◆ 作業指示:
MemTrainの要旨によると、ラベルなしのWikipediaコーパスに対する2つの目的は、どの手法で共同最適化されるか。
### 検討用の文章 ###
MemTrain: 自己教師あり文脈記憶訓練

要旨

記憶は、長期的なインタラクションを行うLLMエージェントにとって不可欠な能力であり、長期にわたるやり取りを通じて蓄積された情報を保持・活用することを可能にする。既存の記憶エージェント手法は、通常、下流タスクに関する強化学習を用いてエンドツーエンドで訓練される。しかし、記憶集約的なシナリオ向けの高品質なアノテーション付き問題を収集するにはコストがかかり、得られる訓練データは一般的な記憶行動をカバーするのに十分な多様性を欠くことが多い。本研究では、下流タスクにおける事後訓練をより効果的に行うため、LLMエージェントのコンテキスト記憶能力を全般的に向上させる自己教師あり訓練フレームワークMemTrainを提案する。MemTrainは、ラベルなしのWikipediaコーパスに対して、連携した2つの代理タスクを導入する。(1)エンドツーエンドのマスク再構成目的：モデルが複数回の記憶更新後にマスクされたエンティティを復元することを要求し、最終的な結果の観点から記憶保持を促進する。(2)中間記憶想起目的：モデルが中間記憶状態を用いてマスクされた過去の情報を再構成することを要求し、インタラクション過程全体を通じた忠実な圧縮と記憶の完全性を促進する。これら2つの目的はGRPOを用いて共同最適化される。長文QAおよび検索ベースQAのベンチマークを用いた大規模実験により、MemTrainは異なるモデルにわたって下流の記憶集約的な推論性能を一貫して向上させ、タスク固有の直接的な事後訓練と比較して最大17.67ポイントの改善を達成することを示す。

English

Memory is an indispensable capability for long-horizon LLM agents, enabling them to preserve and utilize information accumulated across extended interactions. Existing memory-agent approaches are typically trained end-to-end with reinforcement learning on downstream tasks. However, collecting high-quality annotated problems for memory-intensive scenarios is costly, and the resulting training data often lack sufficient diversity to cover general memory behaviors. In this work, we propose MemTrain, a self-supervised training framework for generally enhancing the context-memory capability of LLM agents for more effective downstream post-training. MemTrain introduces two coupled proxy tasks over unlabeled Wikipedia corpora: (1) an end-to-end masked reconstruction objective, which requires the model to recover masked entities after multiple rounds of memory updates, thereby encouraging memory maintenance from the final outcome perspective; and (2) an intermediate memory recall objective, which requires the model to reconstruct masked historical information using intermediate memory states, encouraging faithful compression and memory completeness throughout the interaction process. The two objectives are jointly optimized using GRPO. Extensive experiments on long-text QA and search-based QA benchmarks demonstrate that MemTrain consistently improves downstream memory-intensive reasoning performance across different models, achieving gains of up to 17.67 points over direct task-specific post-training.
### データ抜粋 ###
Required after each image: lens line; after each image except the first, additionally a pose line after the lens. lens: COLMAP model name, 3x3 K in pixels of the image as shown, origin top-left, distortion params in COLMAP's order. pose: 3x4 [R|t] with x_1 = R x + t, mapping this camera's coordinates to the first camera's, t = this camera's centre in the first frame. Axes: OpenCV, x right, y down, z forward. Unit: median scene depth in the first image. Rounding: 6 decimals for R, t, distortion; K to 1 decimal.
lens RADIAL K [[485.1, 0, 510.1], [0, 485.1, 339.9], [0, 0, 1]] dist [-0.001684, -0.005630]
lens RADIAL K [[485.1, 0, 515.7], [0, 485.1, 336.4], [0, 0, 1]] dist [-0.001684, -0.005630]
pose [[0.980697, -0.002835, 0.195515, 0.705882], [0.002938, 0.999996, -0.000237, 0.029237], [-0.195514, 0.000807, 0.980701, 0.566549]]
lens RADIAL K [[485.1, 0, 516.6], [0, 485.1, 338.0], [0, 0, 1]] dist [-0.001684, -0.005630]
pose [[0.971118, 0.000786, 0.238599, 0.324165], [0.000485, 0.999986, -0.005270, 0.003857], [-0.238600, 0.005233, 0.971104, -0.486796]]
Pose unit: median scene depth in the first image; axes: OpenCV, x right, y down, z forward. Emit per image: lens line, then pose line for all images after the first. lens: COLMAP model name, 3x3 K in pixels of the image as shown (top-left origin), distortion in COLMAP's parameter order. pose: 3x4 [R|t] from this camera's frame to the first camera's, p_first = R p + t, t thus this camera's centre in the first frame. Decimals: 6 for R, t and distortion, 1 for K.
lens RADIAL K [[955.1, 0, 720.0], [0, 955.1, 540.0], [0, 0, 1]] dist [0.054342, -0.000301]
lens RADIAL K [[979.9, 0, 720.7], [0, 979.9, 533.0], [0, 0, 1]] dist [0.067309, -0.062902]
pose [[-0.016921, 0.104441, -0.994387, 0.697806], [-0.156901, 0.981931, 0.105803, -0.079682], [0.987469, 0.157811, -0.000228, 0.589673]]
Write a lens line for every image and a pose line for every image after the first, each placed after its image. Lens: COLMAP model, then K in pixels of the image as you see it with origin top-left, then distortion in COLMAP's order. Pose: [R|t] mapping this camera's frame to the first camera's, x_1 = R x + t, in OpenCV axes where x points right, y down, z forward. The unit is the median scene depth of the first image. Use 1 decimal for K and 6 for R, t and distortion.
###
◆ 本課題の解答:
GRPOで共同最適化される。